__WORK TO BE COMPLETED__
Starting with the line that has "mirror, 880" in the records below and ending with the line that has "roadside sign, 47000", output those lines exactly and nothing more; omit the pictures.
===== DATA SHOWN =====
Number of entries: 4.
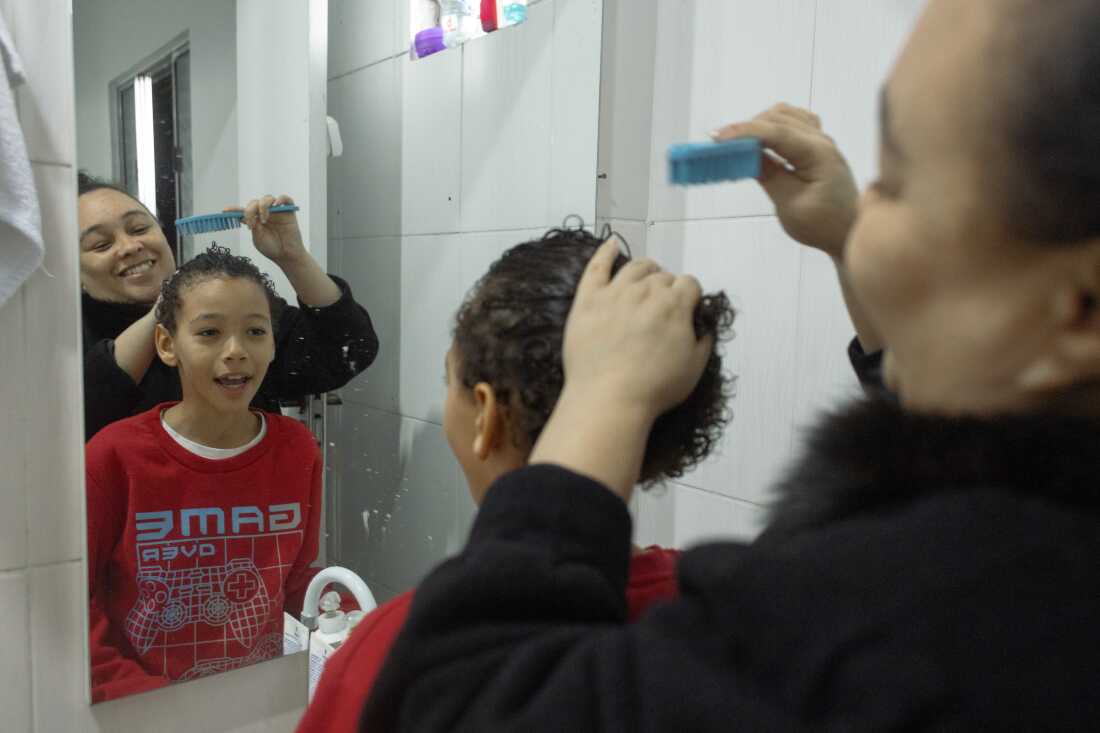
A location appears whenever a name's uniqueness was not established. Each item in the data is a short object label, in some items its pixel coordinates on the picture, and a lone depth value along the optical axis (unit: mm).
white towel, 759
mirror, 880
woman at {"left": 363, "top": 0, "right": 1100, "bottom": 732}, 296
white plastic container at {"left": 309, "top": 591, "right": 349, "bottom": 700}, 1014
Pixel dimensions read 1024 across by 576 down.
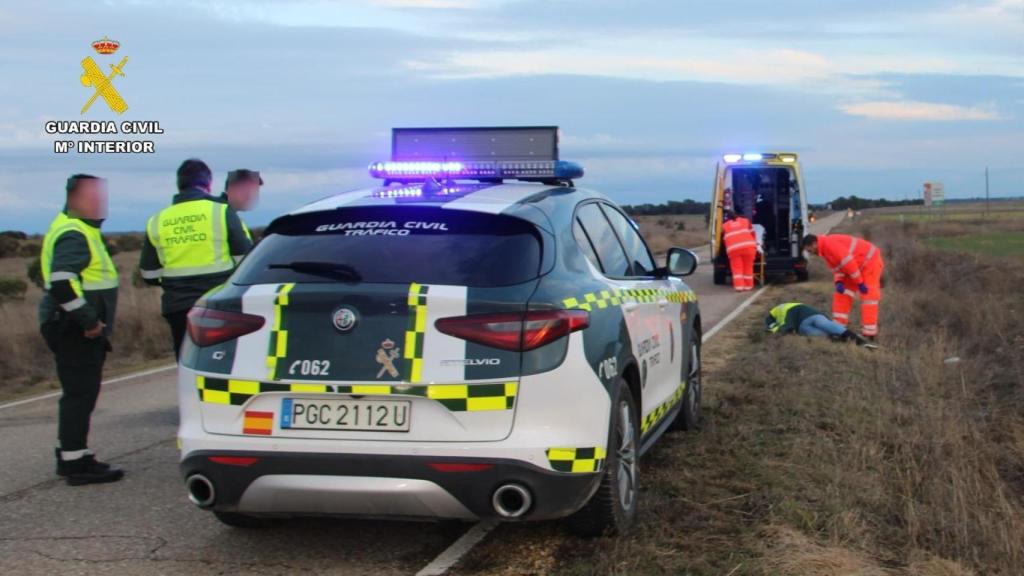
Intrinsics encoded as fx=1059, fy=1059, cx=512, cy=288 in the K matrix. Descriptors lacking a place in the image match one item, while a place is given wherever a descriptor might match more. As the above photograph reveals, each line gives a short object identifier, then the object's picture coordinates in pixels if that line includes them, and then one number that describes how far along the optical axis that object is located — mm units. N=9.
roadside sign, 47000
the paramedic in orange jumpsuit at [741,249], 21469
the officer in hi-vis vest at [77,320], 6109
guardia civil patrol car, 4215
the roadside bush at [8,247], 48594
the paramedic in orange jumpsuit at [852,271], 12328
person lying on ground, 12164
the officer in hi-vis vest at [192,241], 6941
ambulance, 21812
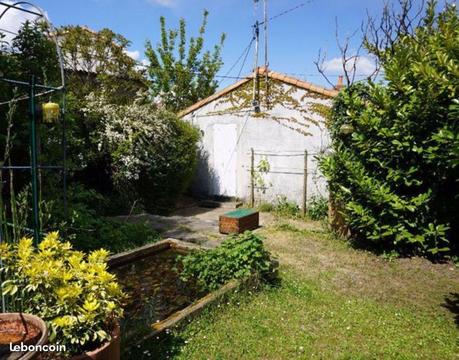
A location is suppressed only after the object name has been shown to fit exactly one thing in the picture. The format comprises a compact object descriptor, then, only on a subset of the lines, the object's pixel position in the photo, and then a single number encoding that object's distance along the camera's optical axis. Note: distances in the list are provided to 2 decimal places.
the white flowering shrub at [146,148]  8.98
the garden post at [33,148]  3.04
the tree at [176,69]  16.67
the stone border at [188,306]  3.47
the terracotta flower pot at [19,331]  2.07
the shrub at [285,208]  9.83
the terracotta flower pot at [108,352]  2.30
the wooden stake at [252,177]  10.95
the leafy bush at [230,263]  4.55
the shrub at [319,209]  9.22
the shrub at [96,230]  5.54
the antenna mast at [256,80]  10.70
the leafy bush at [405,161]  5.66
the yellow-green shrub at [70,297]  2.32
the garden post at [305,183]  9.55
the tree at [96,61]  10.88
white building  9.88
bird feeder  3.85
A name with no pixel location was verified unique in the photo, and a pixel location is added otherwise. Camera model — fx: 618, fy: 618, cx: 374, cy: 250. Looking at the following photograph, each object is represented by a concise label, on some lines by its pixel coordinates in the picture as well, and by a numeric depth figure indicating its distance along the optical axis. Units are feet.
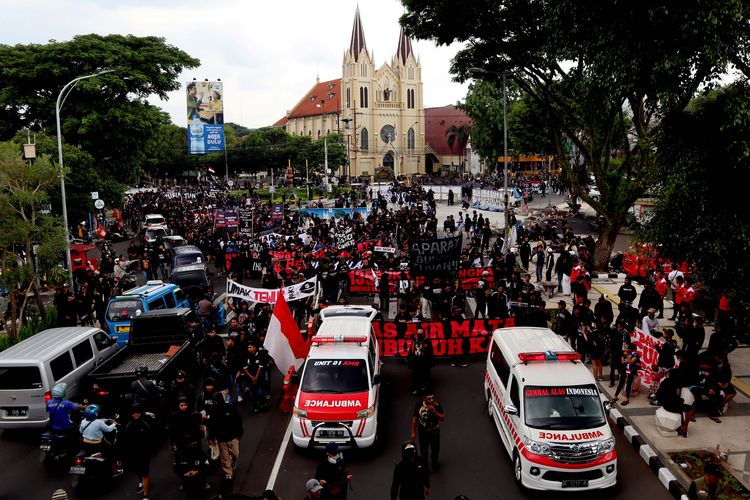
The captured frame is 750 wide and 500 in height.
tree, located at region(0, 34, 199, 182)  112.68
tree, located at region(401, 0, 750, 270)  40.04
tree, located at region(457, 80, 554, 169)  207.41
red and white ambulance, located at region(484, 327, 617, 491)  28.99
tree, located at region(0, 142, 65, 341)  54.13
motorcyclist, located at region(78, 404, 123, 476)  30.89
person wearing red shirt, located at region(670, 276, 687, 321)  57.00
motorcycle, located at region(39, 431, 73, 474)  33.71
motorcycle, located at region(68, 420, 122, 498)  30.04
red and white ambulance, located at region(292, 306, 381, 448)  33.53
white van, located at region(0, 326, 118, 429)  36.40
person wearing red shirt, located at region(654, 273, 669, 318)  62.07
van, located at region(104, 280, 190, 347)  51.93
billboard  138.72
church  362.33
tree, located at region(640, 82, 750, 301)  34.45
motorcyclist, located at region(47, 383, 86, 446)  33.49
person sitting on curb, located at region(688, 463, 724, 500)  26.37
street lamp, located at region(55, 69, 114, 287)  69.56
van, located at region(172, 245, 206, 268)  79.20
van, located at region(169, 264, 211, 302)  69.31
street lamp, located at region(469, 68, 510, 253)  88.65
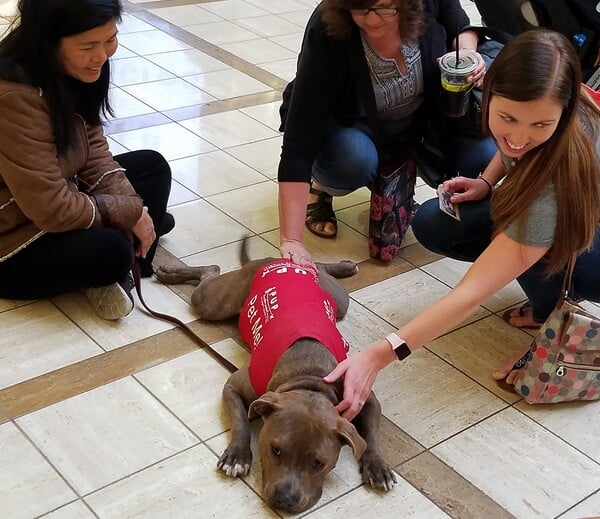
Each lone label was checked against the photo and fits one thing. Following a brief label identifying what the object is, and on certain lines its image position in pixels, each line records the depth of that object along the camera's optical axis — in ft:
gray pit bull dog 6.50
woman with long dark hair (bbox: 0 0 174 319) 7.66
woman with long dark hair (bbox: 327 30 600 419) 6.88
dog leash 8.26
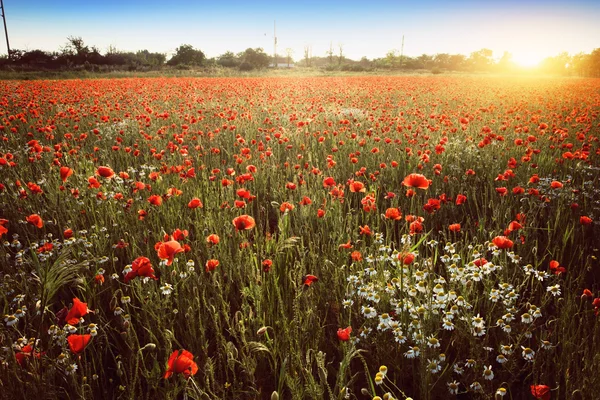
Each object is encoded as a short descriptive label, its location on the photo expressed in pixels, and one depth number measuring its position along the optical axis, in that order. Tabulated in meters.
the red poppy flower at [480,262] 2.35
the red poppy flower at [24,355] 1.79
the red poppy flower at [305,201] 3.20
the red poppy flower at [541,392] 1.50
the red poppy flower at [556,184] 3.23
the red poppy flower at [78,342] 1.48
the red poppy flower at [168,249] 1.92
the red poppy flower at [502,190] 3.25
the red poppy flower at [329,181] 3.44
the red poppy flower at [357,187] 3.02
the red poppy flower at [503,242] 2.21
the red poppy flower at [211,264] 2.30
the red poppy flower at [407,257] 2.02
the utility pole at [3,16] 40.42
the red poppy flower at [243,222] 2.33
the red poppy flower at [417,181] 2.59
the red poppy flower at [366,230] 2.81
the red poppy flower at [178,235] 2.57
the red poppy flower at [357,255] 2.53
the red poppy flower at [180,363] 1.49
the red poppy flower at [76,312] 1.55
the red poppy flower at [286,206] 3.00
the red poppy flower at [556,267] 2.25
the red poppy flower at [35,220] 2.66
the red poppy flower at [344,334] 1.77
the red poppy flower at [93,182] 3.19
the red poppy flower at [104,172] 2.84
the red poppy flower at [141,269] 1.88
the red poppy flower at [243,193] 2.94
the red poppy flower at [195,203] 2.79
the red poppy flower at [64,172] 2.89
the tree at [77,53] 48.25
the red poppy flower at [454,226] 2.84
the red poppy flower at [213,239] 2.48
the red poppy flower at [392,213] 2.48
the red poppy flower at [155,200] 3.02
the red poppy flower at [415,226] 2.44
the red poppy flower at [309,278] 2.16
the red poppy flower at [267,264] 2.42
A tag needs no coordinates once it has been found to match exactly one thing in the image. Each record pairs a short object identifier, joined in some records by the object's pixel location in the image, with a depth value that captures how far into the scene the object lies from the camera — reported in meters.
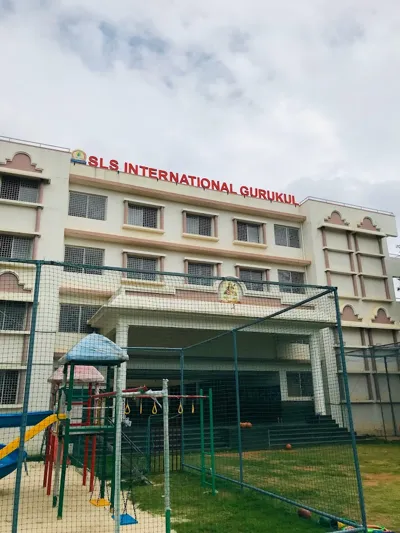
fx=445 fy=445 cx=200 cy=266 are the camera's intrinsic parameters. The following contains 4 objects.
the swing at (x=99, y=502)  6.45
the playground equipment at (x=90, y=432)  4.72
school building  14.89
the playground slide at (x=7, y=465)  6.88
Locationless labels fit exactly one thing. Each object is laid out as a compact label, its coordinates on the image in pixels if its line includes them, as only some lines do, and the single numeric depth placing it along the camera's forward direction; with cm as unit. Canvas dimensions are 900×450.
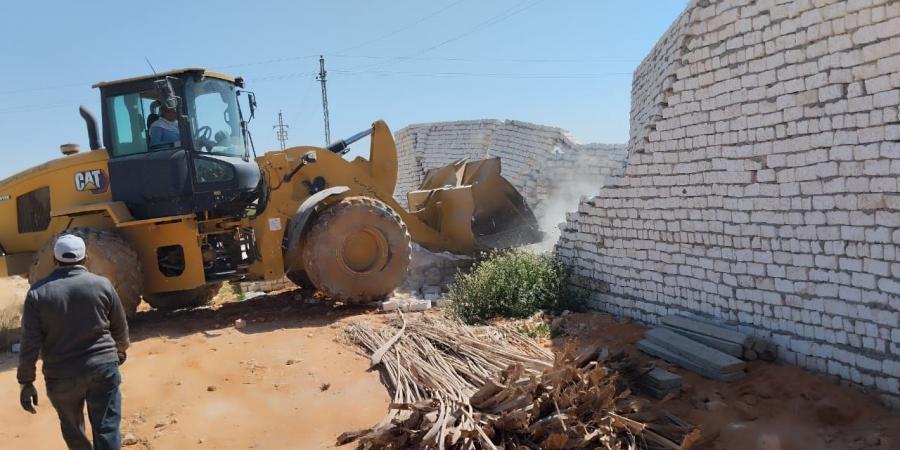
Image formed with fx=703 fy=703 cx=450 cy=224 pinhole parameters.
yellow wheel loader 796
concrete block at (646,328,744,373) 566
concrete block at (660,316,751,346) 591
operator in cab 805
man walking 433
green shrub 855
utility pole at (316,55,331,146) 3309
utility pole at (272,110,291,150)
=====
__OUTPUT FOR THIS TASK__
mirror, 880
woman at {"left": 363, "top": 0, "right": 1100, "bottom": 732}, 296
white plastic container at {"left": 309, "top": 591, "right": 349, "bottom": 700}, 1014
Pixel dimensions read 1024 across by 576 down.
Intrinsics encoded as fx=1059, fy=1059, cx=512, cy=288 in the K matrix. Descriptors lacking a place in the image match one item, while a place is given wherever a descriptor might match more. As the above photograph reveals, each line gives a short object identifier, then the object's picture coordinates in pixels if that line includes them, and then one number that describes how far along the optical axis that object is located — mm units. N=9.
roadside sign, 47000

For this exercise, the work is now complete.